You have to keep trying numbers until you find one that is prime.
You are missing the difficulty in breaking encryption, not randomly finding a convenient set of random numbers. When you are encrypting something you only care that you and your intended recipient agree and that neither of you picks a pseudorandom numbers.
When you are breaking encryption you can’t just randomly skip prime encryption values that some of these faster methods that are useful for encrypting data.
Yes. (so?)
I never claimed to describe a method of fast or polynomial integer factorization that is useful for breaking encryption.
[raises hand to ask a possibly stupid question]
Suppose I choose two large numbers I believe to be prime and inform my agent in the Kremlin of their product. He starts sending me messages and I decode them.
But, unbeknownst to me, one of the two ‘primes’ I chose was just a pseudoprime: it was itself the product of two largish primes. Since it’s almost a prime does the encryption/decryption almost work? Assuming small message blocks are coded independently, should I expect 99% of them to be garbled? Only 1% garbled? Something in between?
Encryption works fine. It doesn’t even need the numbers to be primes. What you have is a vulnerable encryption. In principle it would be easier to crack your encryption. In practice using the product of two large primes rather than a huge prime is actually done.
I am still completely baffled by Rat Avatar’s jumping all over the place. Answering questions by discussing something else, etc.
But again I just want to get down the the “requires exponential time” claim.
After all, good old RSA in their original paper give a way to find large primes: Randomly generate a 100* digit odd number and test it. Keep going. Won’t take long to find one. (Page 9)
A. Why would sequential searching take horribly much longer?

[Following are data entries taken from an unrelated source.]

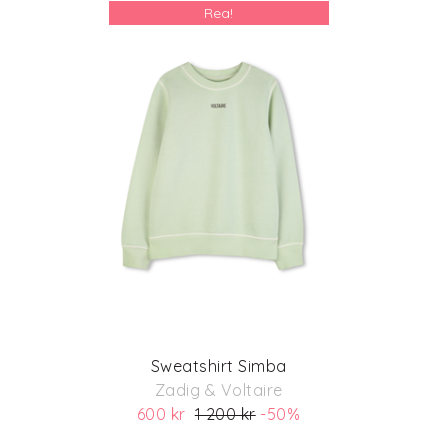
Rea!
Sweatshirt Simba
Zadig & Voltaire
600 kr
1 200 kr
-50%
(ord. pris 1 200)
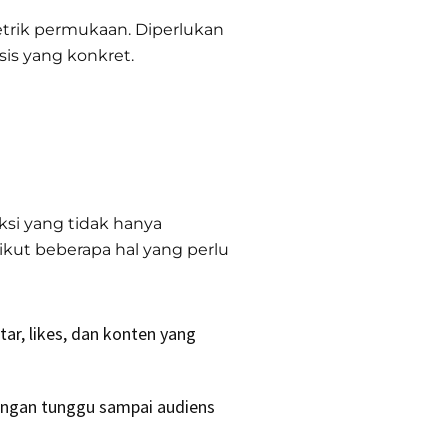
etrik permukaan. Diperlukan
sis yang konkret.
si yang tidak hanya
rikut beberapa hal yang perlu
ar, likes, dan konten yang
 Jangan tunggu sampai audiens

B. And that still doesn’t address the claim there’s a proof that it does?
- Ah, the good old days when 200 digit RSA keys were fine.
The entire point it is used in encryption is that there is an easy way to generate something that is hard to reverse.

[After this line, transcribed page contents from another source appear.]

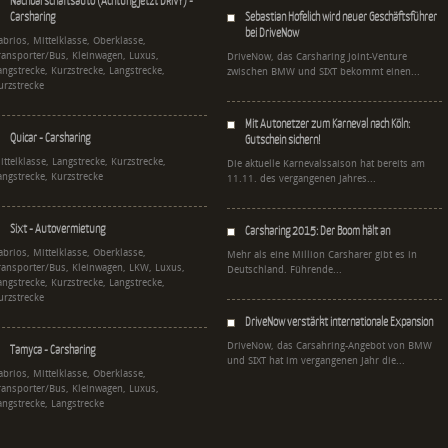
Nachbarschaftsauto (Achtung jetzt DRIVY) -
Carsharing
Sebastian Hofelich wird neuer Geschäftsführer
bei DriveNow
abrios, Mittelklasse, Oberklasse,
ransporter/Bus, Kleinwagen, Luxus,
DriveNow, das Carsharing Joint-Venture
angstrecke, Kurzstrecke, Langstrecke,
zwischen BMW und SIXT bekommt einen...
urzstrecke
Mit Autonetzer zum Karneval nach Köln:
Quicar - Carsharing
Gutschein sichern!
ittelklasse, Langstrecke, Kurzstrecke,
Die aktuelle Karnevalssaison hat bereits am
angstrecke, Kurzstrecke
11.11. des vergangenen Jahres...
Sixt - Autovermietung
Carsharing 2015: Der Boom hält an
abrios, Mittelklasse, Oberklasse,
Mehr als eine Million Carsharer gibt es in
ransporter/Bus, Kleinwagen, LKW, Luxus,
Deutschland. Führende...
angstrecke, Kurzstrecke, Langstrecke,
urzstrecke
DriveNow verstärkt internationale Expansion
DriveNow, das Carsahring-Angebot von BMW
Tamyca - Carsharing
und SIXT hat im vergangenen Jahr die...
abrios, Mittelklasse, Oberklasse,
ransporter/Bus, Kleinwagen, Luxus,
angstrecke, Langstrecke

Proving that some symmetries or algebraic structures connected to prime numbers would change this story. While it is often said that proving the Riemann Hypothesis would cause this really proving it was false would point to the distribution of primes having more structure than we expect.
The reason I have been insistent that these solutions we have with small numbers doesn’t apply in this thread is due to the last paragraph in the OP.
These linear factoring methods fall down when you have more possible numbers than the number elementary particles of matter exist in the visible universe (roughly 10[sup]86[/sup]).
This is why you use two 1024-bit factors which are > 2[sup]1023.5[/sup] as recommended in FIPS 186-4.
The computational cost is the primary reason for this. While there is always a prime between “n and 2n” as mentioned before, finding the same primes one someone else used is the expensive part.
Perhaps the reason you are confused about my replies is because you aren’t focusing on the question the OP had. As you just stated low bit sized modulus are useless so why offer methods that only work at low bit sizes?
Let’s not call it linear, it’s exponential as a function of the magnitude of the number.
I’m confused too, since I can in fact generate big bit sized RSA moduli on an obsolete desktop computer using those methods and even rigorously check the factors for primality. Note I cannot factor your RSA modulus on the same computer using trial division, but who said we could?